▶ **Information shown**
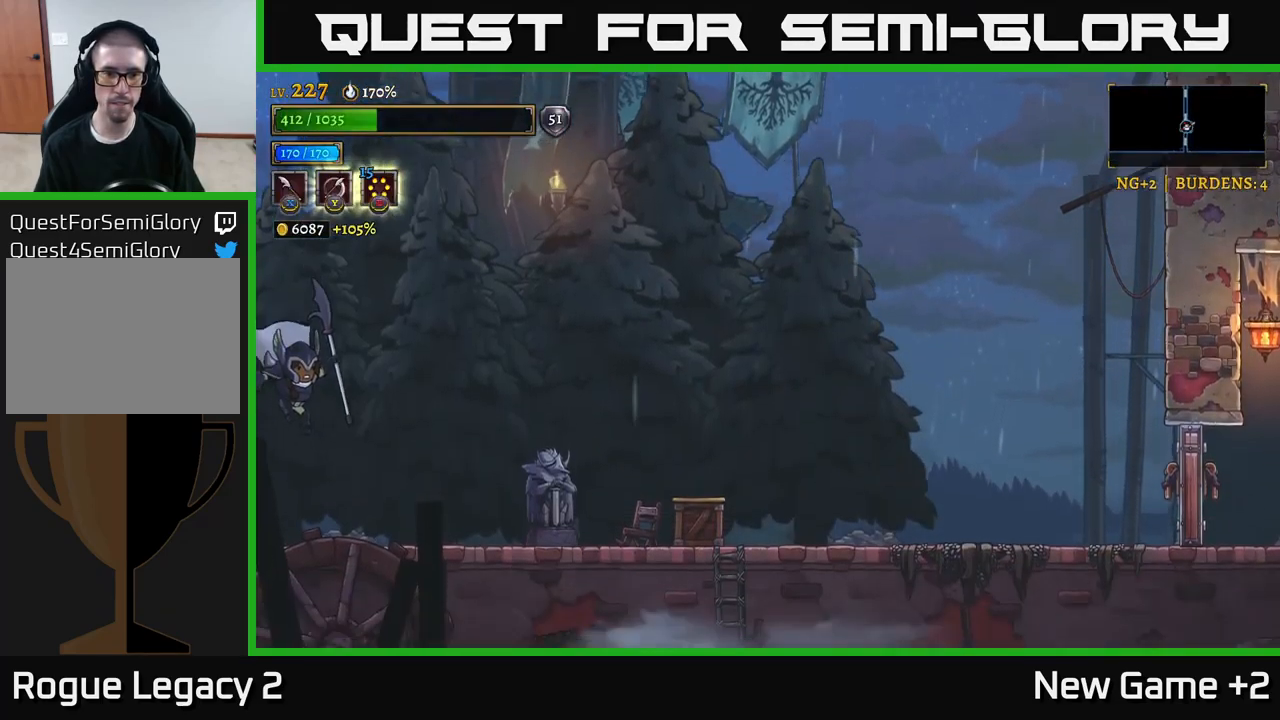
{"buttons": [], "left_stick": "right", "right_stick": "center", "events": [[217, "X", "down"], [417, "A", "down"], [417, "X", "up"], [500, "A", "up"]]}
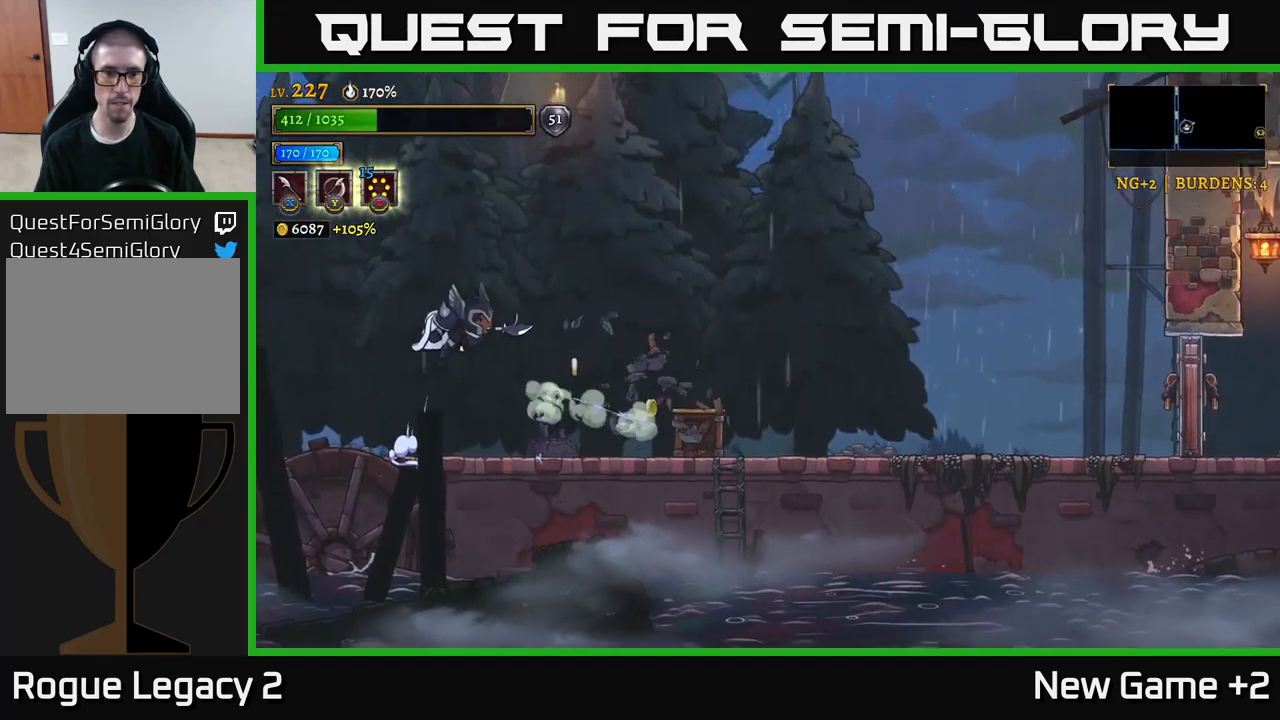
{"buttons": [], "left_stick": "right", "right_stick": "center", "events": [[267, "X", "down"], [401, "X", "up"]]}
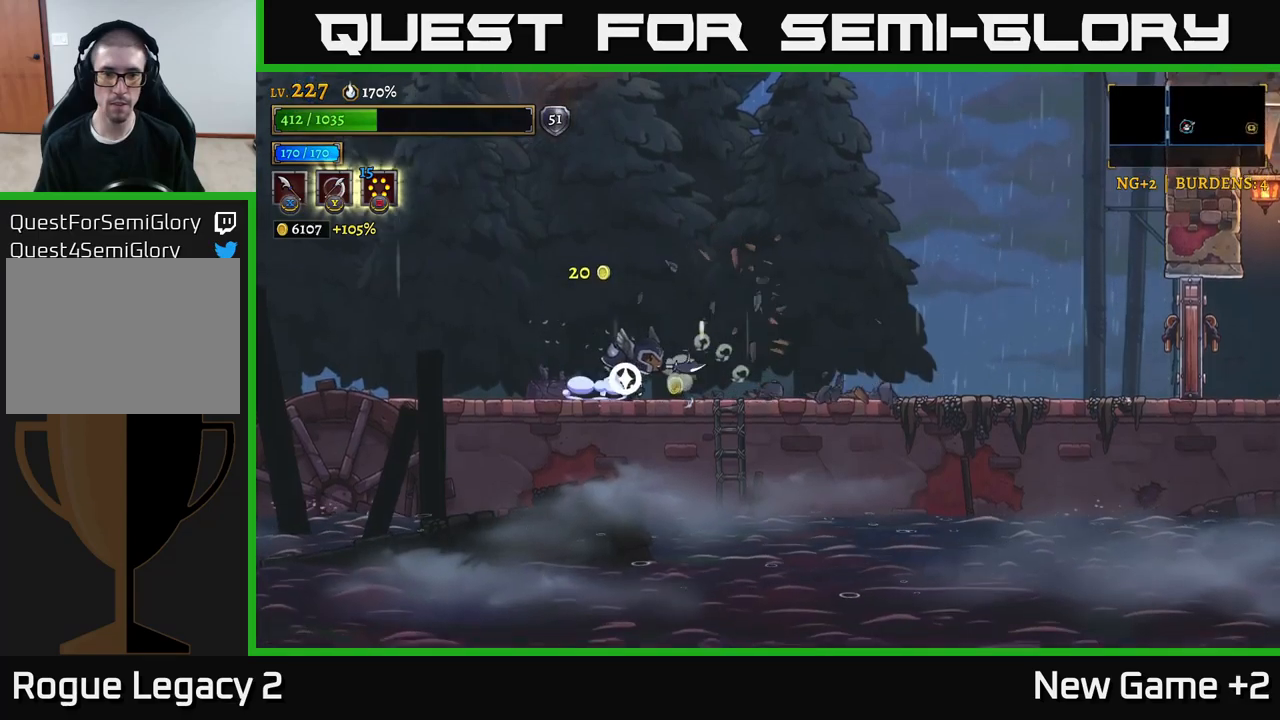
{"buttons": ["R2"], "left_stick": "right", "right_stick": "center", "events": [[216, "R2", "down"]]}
* * *
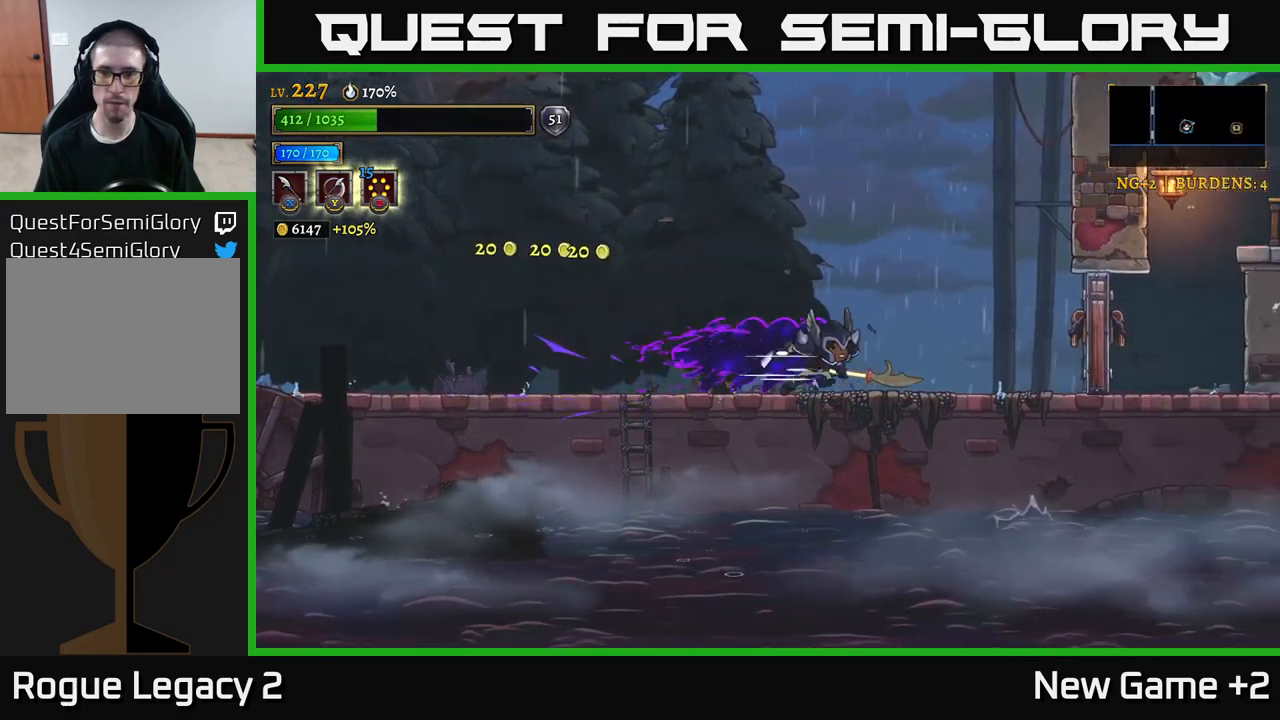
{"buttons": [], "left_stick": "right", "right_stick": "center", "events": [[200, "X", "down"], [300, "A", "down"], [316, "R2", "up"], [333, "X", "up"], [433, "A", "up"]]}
* * *
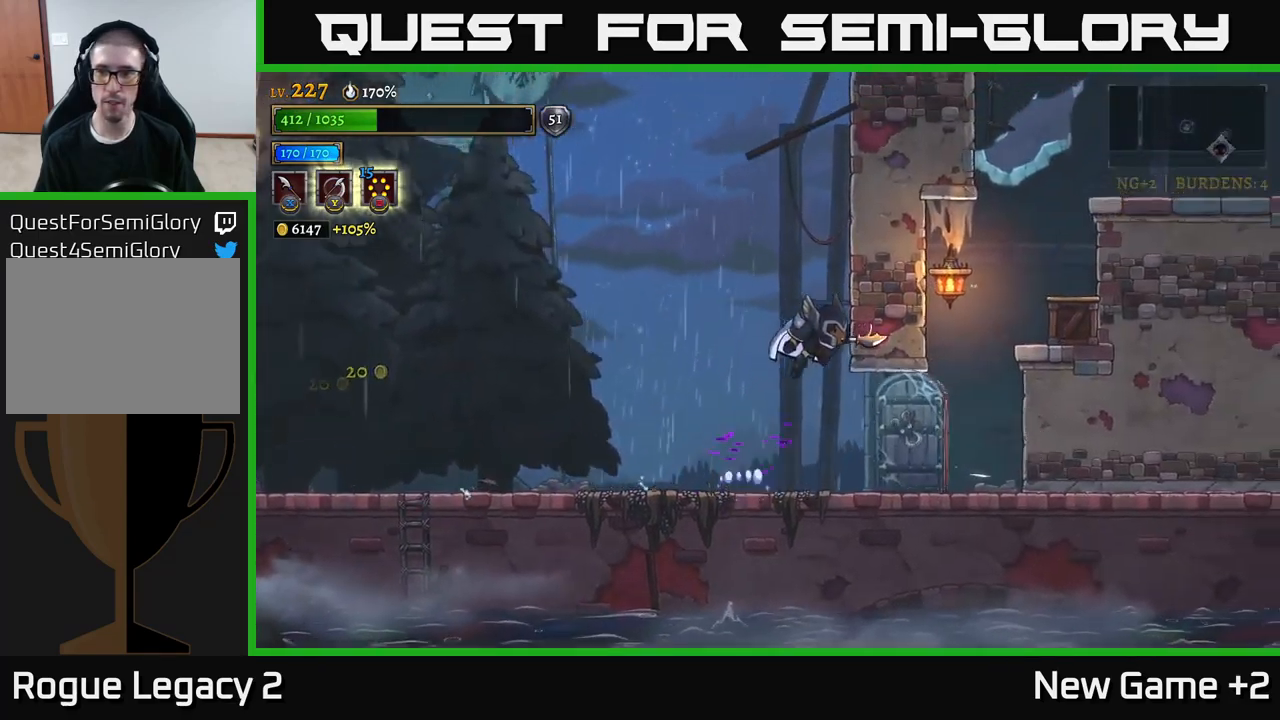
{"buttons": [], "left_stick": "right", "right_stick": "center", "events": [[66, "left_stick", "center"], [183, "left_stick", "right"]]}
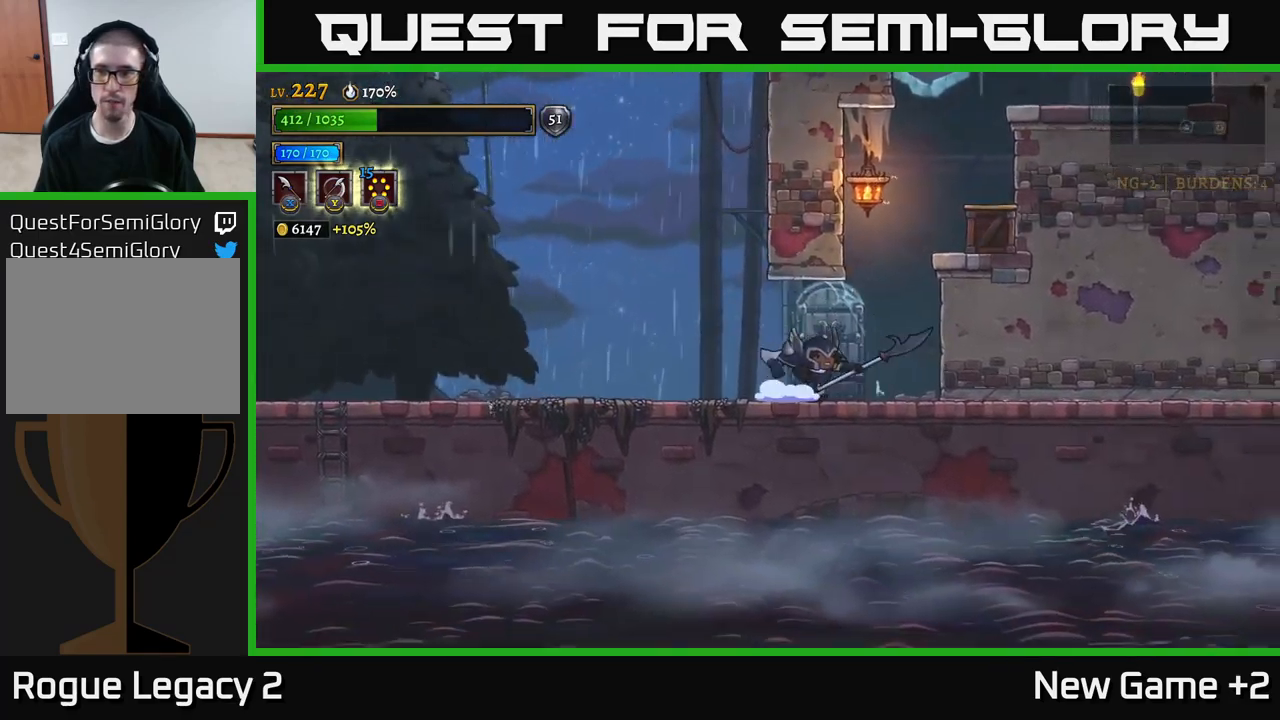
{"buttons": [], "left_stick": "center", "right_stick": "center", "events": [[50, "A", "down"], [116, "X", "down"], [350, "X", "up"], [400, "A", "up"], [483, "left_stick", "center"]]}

▶ **What you need to do**
Gather up every line in the data above that contains the word "down", copying each one.

▶ **Answer to this exercise**
{"buttons": [], "left_stick": "right", "right_stick": "center", "events": [[217, "X", "down"], [417, "A", "down"], [417, "X", "up"], [500, "A", "up"]]}
{"buttons": [], "left_stick": "right", "right_stick": "center", "events": [[267, "X", "down"], [401, "X", "up"]]}
{"buttons": ["R2"], "left_stick": "right", "right_stick": "center", "events": [[216, "R2", "down"]]}
{"buttons": [], "left_stick": "right", "right_stick": "center", "events": [[200, "X", "down"], [300, "A", "down"], [316, "R2", "up"], [333, "X", "up"], [433, "A", "up"]]}
{"buttons": [], "left_stick": "center", "right_stick": "center", "events": [[50, "A", "down"], [116, "X", "down"], [350, "X", "up"], [400, "A", "up"], [483, "left_stick", "center"]]}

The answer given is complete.